By Sage Lazzaro 10/29 3:22pm
In college, it wasn’t rare to hear a verbal battle
regarding artificial intelligence erupt between my friends studying
neuroscience and my friends studying computer science.
One rather outrageous fellow would mention the
possibility of a computer takeover, and off they went. The neuroscience-savvy
would awe at the potential of such hybrid technology as the CS majors argued we
have nothing to fear, as computers will always need a programmer to tell them
what to do.
Today’s news brings us to the Neural Turing Machine, a
computer that will combine the way ordinary computers work with the way the
human brain learns, enabling it to actually program itself. Perhaps my CS
friends should reevaluate their position?
The computer is currently being developed by the
London-based DeepMind Technologies, an artificial intelligence firm that was
acquired by Google earlier this year. Neural networks — which will enable the
computer to invent programs for situations it has not seen before — will make
up half of the computer’s architecture. Experts at the firm hope this will
equip the machine with the means to create like a human, but still with the
number-crunching power of a computer, New Scientist reports.

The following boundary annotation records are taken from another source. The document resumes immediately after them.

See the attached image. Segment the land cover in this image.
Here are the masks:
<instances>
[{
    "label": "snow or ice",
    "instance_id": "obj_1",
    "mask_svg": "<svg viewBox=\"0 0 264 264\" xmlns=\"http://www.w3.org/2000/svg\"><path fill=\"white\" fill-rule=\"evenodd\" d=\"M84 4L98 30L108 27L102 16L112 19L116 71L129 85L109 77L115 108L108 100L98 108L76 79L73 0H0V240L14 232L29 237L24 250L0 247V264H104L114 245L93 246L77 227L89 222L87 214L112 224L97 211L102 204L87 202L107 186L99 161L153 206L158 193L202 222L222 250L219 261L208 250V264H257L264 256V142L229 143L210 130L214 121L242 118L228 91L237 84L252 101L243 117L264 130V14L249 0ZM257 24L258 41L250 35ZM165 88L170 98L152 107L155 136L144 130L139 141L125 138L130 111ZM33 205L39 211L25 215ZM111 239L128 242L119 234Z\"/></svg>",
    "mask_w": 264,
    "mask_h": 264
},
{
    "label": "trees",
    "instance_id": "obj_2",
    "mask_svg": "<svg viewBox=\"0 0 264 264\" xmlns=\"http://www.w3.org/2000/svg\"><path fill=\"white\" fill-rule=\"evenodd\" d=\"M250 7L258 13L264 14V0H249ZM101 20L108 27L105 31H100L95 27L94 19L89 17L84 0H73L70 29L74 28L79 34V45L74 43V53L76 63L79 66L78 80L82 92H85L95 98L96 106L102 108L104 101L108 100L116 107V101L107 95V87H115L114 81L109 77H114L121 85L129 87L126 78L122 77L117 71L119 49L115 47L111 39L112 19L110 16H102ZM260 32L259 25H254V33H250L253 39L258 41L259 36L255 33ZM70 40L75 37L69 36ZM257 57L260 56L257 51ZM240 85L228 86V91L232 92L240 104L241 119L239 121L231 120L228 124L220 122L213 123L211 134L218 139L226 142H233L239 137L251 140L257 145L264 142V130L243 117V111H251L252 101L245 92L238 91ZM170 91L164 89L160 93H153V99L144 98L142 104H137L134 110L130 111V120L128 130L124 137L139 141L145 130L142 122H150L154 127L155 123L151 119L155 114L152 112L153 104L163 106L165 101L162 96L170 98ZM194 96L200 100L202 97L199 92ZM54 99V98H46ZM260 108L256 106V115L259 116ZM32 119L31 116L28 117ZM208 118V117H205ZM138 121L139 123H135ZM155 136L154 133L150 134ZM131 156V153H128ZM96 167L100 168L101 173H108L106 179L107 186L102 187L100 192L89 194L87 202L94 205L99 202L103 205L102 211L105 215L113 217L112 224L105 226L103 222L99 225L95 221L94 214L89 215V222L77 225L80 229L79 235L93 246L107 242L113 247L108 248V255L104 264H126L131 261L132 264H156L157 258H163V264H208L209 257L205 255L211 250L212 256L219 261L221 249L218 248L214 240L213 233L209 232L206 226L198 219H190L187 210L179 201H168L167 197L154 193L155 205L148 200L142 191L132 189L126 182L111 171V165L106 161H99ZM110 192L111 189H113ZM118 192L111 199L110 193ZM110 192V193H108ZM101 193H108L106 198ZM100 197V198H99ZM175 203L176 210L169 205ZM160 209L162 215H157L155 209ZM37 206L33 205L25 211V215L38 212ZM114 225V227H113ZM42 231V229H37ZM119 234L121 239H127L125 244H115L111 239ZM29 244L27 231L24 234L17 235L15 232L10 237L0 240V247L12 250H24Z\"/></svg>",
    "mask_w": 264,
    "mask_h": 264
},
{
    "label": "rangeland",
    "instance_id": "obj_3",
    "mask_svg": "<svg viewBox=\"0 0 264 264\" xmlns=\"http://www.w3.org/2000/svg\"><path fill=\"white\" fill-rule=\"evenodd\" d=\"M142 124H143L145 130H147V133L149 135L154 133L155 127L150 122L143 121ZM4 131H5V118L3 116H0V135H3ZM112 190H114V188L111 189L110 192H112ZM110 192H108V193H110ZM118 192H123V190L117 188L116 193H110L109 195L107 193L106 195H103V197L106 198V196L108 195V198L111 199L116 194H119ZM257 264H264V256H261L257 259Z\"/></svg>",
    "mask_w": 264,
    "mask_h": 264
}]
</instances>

In two different tests, the NTM was asked to 1) learn to
copy blocks of binary data and 2) learn to remember and sort lists of data. The
results were compared with a more basic neural network, and it was found that
the computer learned faster and produced longer blocks of data with fewer
errors. Additionally, the computer’s methods were found to be very similar to
the code a human programmer would’ve written to make the computer complete such
a task.
These are extremely simple tasks for a computer to
accomplish when being told to do so, but computers’ abilities to learn them on
their own could mean a lot for the future of AI.